§ PROMPT: Please format every line of the listing below as a numbered list, leaving out blank lines.

***

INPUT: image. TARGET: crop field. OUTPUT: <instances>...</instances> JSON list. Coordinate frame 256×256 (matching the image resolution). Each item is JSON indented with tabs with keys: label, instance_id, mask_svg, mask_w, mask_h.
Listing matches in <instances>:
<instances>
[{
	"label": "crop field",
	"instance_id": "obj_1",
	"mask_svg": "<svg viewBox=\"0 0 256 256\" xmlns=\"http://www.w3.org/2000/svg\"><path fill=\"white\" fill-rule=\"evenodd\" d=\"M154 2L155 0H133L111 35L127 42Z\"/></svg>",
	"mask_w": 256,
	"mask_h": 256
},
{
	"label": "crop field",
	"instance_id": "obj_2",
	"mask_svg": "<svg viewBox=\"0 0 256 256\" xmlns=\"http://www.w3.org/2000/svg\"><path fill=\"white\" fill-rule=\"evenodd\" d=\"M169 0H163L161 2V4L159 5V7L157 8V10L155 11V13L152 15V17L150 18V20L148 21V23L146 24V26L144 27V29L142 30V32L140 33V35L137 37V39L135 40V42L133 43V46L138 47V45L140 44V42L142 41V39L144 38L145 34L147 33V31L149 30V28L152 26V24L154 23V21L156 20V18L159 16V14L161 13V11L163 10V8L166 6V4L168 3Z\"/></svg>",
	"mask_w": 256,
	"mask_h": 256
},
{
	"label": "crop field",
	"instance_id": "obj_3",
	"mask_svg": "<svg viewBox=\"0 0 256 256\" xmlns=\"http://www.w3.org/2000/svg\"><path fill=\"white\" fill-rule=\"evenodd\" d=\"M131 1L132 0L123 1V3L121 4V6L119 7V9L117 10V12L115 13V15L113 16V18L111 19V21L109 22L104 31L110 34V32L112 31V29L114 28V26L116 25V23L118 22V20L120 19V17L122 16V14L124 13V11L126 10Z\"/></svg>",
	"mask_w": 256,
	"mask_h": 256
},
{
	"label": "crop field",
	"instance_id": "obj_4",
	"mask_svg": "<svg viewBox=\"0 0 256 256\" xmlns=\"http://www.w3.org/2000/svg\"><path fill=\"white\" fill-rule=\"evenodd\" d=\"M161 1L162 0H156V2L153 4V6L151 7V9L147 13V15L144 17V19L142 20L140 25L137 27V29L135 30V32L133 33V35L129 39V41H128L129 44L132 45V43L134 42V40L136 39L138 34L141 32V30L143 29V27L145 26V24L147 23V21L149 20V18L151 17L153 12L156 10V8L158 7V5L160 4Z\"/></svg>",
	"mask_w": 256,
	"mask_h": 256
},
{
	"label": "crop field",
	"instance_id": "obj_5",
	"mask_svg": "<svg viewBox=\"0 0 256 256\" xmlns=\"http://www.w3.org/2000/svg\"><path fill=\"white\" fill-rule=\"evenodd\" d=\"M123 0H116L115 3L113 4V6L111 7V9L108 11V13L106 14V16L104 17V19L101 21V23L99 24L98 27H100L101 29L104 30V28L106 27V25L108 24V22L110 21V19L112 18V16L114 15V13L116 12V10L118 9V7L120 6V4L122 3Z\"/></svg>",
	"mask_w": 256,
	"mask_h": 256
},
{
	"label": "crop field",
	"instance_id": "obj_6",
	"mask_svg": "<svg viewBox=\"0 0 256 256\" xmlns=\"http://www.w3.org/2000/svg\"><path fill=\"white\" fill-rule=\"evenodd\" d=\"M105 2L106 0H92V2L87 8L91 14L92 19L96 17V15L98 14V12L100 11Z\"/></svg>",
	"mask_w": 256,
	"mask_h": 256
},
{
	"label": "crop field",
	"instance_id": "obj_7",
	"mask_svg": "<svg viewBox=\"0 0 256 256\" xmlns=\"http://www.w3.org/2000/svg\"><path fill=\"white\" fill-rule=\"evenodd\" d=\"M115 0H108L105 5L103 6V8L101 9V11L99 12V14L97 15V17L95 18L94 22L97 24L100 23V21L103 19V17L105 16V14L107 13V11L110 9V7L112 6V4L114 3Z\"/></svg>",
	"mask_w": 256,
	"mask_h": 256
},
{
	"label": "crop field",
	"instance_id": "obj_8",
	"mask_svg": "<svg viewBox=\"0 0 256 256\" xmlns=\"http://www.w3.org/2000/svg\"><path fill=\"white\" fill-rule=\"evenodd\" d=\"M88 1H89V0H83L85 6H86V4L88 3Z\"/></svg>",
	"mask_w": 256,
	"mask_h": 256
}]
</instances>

***

§ COMPLETED EXERCISE:
1. INPUT: image. TARGET: crop field. OUTPUT: <instances>...</instances> JSON list. Coordinate frame 256×256 (matching the image resolution). Each item is JSON indented with tabs with keys: label, instance_id, mask_svg, mask_w, mask_h.
2. Listing matches in <instances>:
3. <instances>
4. [{
5. 	"label": "crop field",
6. 	"instance_id": "obj_1",
7. 	"mask_svg": "<svg viewBox=\"0 0 256 256\" xmlns=\"http://www.w3.org/2000/svg\"><path fill=\"white\" fill-rule=\"evenodd\" d=\"M154 2L155 0H133L111 35L127 42Z\"/></svg>",
8. 	"mask_w": 256,
9. 	"mask_h": 256
10. },
11. {
12. 	"label": "crop field",
13. 	"instance_id": "obj_2",
14. 	"mask_svg": "<svg viewBox=\"0 0 256 256\" xmlns=\"http://www.w3.org/2000/svg\"><path fill=\"white\" fill-rule=\"evenodd\" d=\"M169 0H163L161 2V4L159 5V7L157 8V10L155 11V13L152 15V17L150 18V20L148 21V23L146 24V26L144 27V29L142 30V32L140 33V35L137 37V39L135 40V42L133 43V46L138 47V45L140 44V42L142 41V39L144 38L145 34L147 33V31L149 30V28L152 26V24L154 23V21L156 20V18L159 16V14L161 13V11L163 10V8L166 6V4L168 3Z\"/></svg>",
15. 	"mask_w": 256,
16. 	"mask_h": 256
17. },
18. {
19. 	"label": "crop field",
20. 	"instance_id": "obj_3",
21. 	"mask_svg": "<svg viewBox=\"0 0 256 256\" xmlns=\"http://www.w3.org/2000/svg\"><path fill=\"white\" fill-rule=\"evenodd\" d=\"M131 1L132 0L123 1V3L121 4V6L119 7V9L117 10V12L115 13V15L113 16V18L111 19V21L109 22L104 31L110 34V32L112 31V29L114 28V26L116 25V23L118 22V20L120 19V17L122 16V14L124 13V11L126 10Z\"/></svg>",
22. 	"mask_w": 256,
23. 	"mask_h": 256
24. },
25. {
26. 	"label": "crop field",
27. 	"instance_id": "obj_4",
28. 	"mask_svg": "<svg viewBox=\"0 0 256 256\" xmlns=\"http://www.w3.org/2000/svg\"><path fill=\"white\" fill-rule=\"evenodd\" d=\"M161 1L162 0H156V2L153 4V6L151 7V9L147 13V15L144 17V19L142 20L140 25L137 27V29L135 30V32L133 33V35L129 39V41H128L129 44L132 45V43L134 42V40L136 39L138 34L141 32V30L143 29V27L145 26V24L147 23V21L149 20V18L151 17L153 12L156 10V8L158 7V5L160 4Z\"/></svg>",
29. 	"mask_w": 256,
30. 	"mask_h": 256
31. },
32. {
33. 	"label": "crop field",
34. 	"instance_id": "obj_5",
35. 	"mask_svg": "<svg viewBox=\"0 0 256 256\" xmlns=\"http://www.w3.org/2000/svg\"><path fill=\"white\" fill-rule=\"evenodd\" d=\"M123 0H116L115 3L113 4V6L111 7V9L108 11V13L106 14V16L104 17V19L101 21V23L99 24L98 27H100L101 29L104 30V28L106 27V25L108 24V22L110 21V19L112 18V16L114 15V13L116 12V10L118 9V7L120 6V4L122 3Z\"/></svg>",
36. 	"mask_w": 256,
37. 	"mask_h": 256
38. },
39. {
40. 	"label": "crop field",
41. 	"instance_id": "obj_6",
42. 	"mask_svg": "<svg viewBox=\"0 0 256 256\" xmlns=\"http://www.w3.org/2000/svg\"><path fill=\"white\" fill-rule=\"evenodd\" d=\"M105 2L106 0H92V2L87 8L91 14L92 19L96 17V15L98 14V12L100 11Z\"/></svg>",
43. 	"mask_w": 256,
44. 	"mask_h": 256
45. },
46. {
47. 	"label": "crop field",
48. 	"instance_id": "obj_7",
49. 	"mask_svg": "<svg viewBox=\"0 0 256 256\" xmlns=\"http://www.w3.org/2000/svg\"><path fill=\"white\" fill-rule=\"evenodd\" d=\"M115 0H108L105 5L103 6V8L101 9V11L99 12V14L97 15V17L95 18L94 22L97 24L100 23V21L103 19V17L105 16V14L107 13V11L110 9V7L112 6V4L114 3Z\"/></svg>",
50. 	"mask_w": 256,
51. 	"mask_h": 256
52. },
53. {
54. 	"label": "crop field",
55. 	"instance_id": "obj_8",
56. 	"mask_svg": "<svg viewBox=\"0 0 256 256\" xmlns=\"http://www.w3.org/2000/svg\"><path fill=\"white\" fill-rule=\"evenodd\" d=\"M88 1H89V0H83L85 6H86V4L88 3Z\"/></svg>",
57. 	"mask_w": 256,
58. 	"mask_h": 256
59. }]
60. </instances>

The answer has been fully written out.